Pneumonia is a contagious illness. It is transmitted when a healthy individual inhales germs from an ill person. For example, if a person with pneumonia is coughing, a nearby individual could inhale microscopic germs that are expelled into the air. Even if this occurs, the healthy person may not become ill as his immune system may successfully fight off the germ. Everyone is constantly bombarded with germs, but our immune system keeps us well most of the time. Germs that can cause pneumonia and other infectious illnesses are called pathogens.
What are the symptoms?
Typical pneumonia symptoms include fever, chills, cough, chest pain, and difficulty breathing. Some patients have additional atypical symptoms such as headache, muscle aches, nausea, and sweating, which may make the diagnosis more difficult to determine. Additionally, many individuals with “pneumonia symptoms” are actually suffering from other illnesses. For example, heart failure and blood clots to the lungs can masquerade as pneumonia.

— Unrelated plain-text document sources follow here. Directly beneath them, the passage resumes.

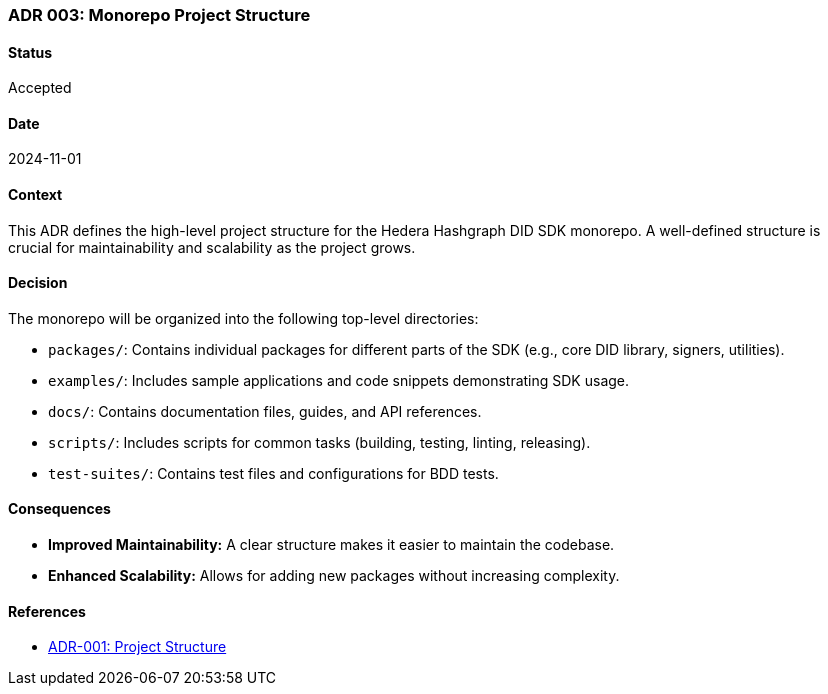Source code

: === ADR 003: Monorepo Project Structure

==== Status

Accepted

==== Date

2024-11-01

==== Context

This ADR defines the high-level project structure for the Hedera Hashgraph DID SDK monorepo. A well-defined structure is crucial for maintainability and scalability as the project grows.

==== Decision

The monorepo will be organized into the following top-level directories:

* `packages/`: Contains individual packages for different parts of the SDK (e.g., core DID library, signers, utilities).
* `examples/`: Includes sample applications and code snippets demonstrating SDK usage.
* `docs/`: Contains documentation files, guides, and API references.
* `scripts/`: Includes scripts for common tasks (building, testing, linting, releasing).
* `test-suites/`: Contains test files and configurations for BDD tests.

==== Consequences

* **Improved Maintainability:** A clear structure makes it easier to maintain the codebase.
* **Enhanced Scalability:**  Allows for adding new packages without increasing complexity.

==== References

* xref:adr-001[ADR-001: Project Structure]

How is pneumonia diagnosed?
Physicians often suspect pneumonia based on symptoms and the physical examination. In addition, microscopic analysis of coughed up sputum, blood test results, and a chest x-ray are helpful diagnostic techniques.
Is treatment available?
Bacterial pneumonia is treated with antibiotics. Most people would still recover without this treatment, but antibiotics shorten the length of the illness. Viral pneumonia, like the common cold, does not respond to antibiotics, although there are drugs available for some rare viral infections. Sometimes, doctors cannot differentiate between viral and bacterial, and antibiotics are advised, just in case it’s a bacterial infection. To add to the complexity of treatment, some viral pneumonias can lead to bacterial pneumonias. If the pneumonia is serious, then hospitalization may be necessary for more intense medical treatment and oxygen.
Can pneumonia be prevented?
Pneumonia risk can be reduced, but not eliminated. First, smokers should abandon their habit because of the many serious health risks posed by smoking. Children in their first year should be vaccinated against two potent pneumonia pathogens—Haemophilus influenza and Streptococcus pneumoniae—to reduce pneumonia risk. Treating pregnant women who are found to carry certain germs has reduced pneumonia risk in their newborns. In addition, the pneumonia vaccine against streptococcus and the influenza vaccine are advised for adults.
Do international travelers need to be vaccinated?
International travelers should be up to date on all routine vaccinations, in addition to any recommended or required travel vaccines. Many travelers face unnecessary risk by going abroad without available protection against influenza or streptococcal pneumonia.